Vers l'Est
Publié le 3 Février 2016
Réveil difficile car plus tôt que la normale. Quand je réussis finalement à m'extraire de mon lit douillet, il ne me reste qu'une petite demi-heure pour me préparer (j'appréhende déjà le moment où je devrai reprendre un rythme de travail correct). Je me suis vite faite à ce train de vie de pacha.
Dans le métro devant moi, un homme lit un journal gratuit du même nom. À la page 5, j'aperçois au-dessus de son épaule droite, l'image d'une grande maison en rondins de bois (type "Père Castor à la montagne"), avec la mention en gros, en gras et en rouge "Seulement pour les vrais hommes". Comme c'est intéressant... Alors selon cette logique, les "mauviettes" devraient vivre dans des taudis ?
Un peu plus tard, dans la rue je vois à plusieurs reprises une publicité du même style. À gauche, un homme musclé tenant dans sa main droite, un haltère. À droite, un homme largement en surpoids (sans doute un Américain) s'apprêtant à engouffrer un énorme hamburger.

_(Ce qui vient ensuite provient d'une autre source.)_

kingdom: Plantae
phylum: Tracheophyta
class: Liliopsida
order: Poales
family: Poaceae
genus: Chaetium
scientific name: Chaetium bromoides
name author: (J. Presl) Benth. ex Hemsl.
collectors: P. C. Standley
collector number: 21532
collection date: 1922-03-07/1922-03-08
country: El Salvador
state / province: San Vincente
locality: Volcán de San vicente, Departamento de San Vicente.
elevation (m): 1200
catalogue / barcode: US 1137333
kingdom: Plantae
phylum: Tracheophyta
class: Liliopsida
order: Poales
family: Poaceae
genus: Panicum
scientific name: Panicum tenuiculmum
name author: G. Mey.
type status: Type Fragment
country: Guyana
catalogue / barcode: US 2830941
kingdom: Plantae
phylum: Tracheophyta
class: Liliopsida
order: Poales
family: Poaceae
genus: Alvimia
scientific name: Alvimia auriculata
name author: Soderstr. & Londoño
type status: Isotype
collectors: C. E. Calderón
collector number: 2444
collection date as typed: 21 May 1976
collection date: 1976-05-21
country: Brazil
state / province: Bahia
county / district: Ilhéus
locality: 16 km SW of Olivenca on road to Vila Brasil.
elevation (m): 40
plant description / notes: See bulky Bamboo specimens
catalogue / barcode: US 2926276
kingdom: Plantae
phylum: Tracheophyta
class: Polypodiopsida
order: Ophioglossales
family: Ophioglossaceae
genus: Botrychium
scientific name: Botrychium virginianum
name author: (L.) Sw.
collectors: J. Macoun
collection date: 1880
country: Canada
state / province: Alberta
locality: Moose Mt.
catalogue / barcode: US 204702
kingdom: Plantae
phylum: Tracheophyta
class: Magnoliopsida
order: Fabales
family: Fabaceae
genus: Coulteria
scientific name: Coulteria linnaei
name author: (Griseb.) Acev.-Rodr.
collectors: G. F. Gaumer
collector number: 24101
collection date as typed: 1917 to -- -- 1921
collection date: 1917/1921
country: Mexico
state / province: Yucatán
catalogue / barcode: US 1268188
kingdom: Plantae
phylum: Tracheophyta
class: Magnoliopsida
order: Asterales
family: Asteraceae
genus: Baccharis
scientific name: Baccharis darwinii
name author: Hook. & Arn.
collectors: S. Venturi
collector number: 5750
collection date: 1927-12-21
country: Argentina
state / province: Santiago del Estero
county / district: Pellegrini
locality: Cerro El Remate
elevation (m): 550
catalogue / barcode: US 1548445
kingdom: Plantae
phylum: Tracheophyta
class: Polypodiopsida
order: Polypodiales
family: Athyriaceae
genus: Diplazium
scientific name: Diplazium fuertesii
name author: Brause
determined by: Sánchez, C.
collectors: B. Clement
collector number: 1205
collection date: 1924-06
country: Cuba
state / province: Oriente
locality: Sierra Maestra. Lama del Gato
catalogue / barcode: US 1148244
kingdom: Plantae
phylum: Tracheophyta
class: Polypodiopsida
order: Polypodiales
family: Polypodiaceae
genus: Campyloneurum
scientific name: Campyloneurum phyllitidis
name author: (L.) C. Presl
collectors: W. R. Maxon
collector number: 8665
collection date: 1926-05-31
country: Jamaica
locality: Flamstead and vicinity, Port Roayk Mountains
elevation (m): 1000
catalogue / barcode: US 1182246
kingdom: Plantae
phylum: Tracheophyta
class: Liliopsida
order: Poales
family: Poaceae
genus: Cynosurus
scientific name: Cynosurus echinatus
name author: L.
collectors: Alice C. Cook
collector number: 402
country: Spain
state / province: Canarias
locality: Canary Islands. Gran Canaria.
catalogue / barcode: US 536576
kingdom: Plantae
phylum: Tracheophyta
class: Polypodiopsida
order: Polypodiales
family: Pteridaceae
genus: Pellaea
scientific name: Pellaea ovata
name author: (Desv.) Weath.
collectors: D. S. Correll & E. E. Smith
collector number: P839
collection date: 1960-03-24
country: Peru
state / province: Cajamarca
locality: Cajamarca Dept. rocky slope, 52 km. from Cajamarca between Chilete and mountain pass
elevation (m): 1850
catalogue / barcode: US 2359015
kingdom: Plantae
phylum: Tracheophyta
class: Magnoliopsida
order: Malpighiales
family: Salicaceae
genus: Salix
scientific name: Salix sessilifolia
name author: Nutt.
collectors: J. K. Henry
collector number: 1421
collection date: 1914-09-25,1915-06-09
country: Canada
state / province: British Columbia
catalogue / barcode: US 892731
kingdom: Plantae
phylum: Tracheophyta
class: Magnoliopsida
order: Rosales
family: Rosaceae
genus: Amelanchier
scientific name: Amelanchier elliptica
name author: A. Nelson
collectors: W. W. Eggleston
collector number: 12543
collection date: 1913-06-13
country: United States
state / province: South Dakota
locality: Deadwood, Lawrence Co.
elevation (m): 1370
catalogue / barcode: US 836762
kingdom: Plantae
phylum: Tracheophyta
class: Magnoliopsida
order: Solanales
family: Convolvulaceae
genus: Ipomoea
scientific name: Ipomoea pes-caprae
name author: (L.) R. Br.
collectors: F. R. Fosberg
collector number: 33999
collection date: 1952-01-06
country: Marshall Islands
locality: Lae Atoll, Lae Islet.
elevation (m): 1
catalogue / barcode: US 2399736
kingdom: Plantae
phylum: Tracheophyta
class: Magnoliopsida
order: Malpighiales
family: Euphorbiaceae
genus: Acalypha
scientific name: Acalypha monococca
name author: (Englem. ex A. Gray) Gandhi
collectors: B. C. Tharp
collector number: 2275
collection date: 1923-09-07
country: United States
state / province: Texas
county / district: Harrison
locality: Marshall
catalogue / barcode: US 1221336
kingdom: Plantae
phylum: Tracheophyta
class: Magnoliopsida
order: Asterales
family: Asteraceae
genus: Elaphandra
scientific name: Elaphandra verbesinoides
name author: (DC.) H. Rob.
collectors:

La légende : "À vous de faire le choix". Eh bah voyons... S'il est vrai que j'ai croisé peu d'hommes gros (disons-le clairement), ils n'en sont pas moins des canons de beauté et correspondent peu ou prou à l'image que je m'en étais faite. Les Russes sont relativement petits (hormis quelques géants croisés ici et là), souvent fournis avec muscles et ventre proéminent, et beaucoup d'entre eux arborent une jolie coupe mulet. Vous savez, cette coupe de cheveux qui consiste à laisser quelques mèches voire l'intégralité de l'arrière de la tête plus long que le reste, et qui aurait dû cesser d'exister avec la chute de l'URSS.
Fin de la parenthèse.
J'arrive donc aux Tchistniye Proudi (littéralement "les étangs propres") et suis accueillie par un joyeux, bien qu'effrayant, envol de pigeons. Tout comme la dernière fois, la glace est à moitié fondue, laissant présager un bien plus beau spectacle en été (ici, le printemps est quasiment inexistant). Je remonte le parc jusqu'à la place Tourgenievskaya puis me lance sur l'immense avenue Akademika Sakharova.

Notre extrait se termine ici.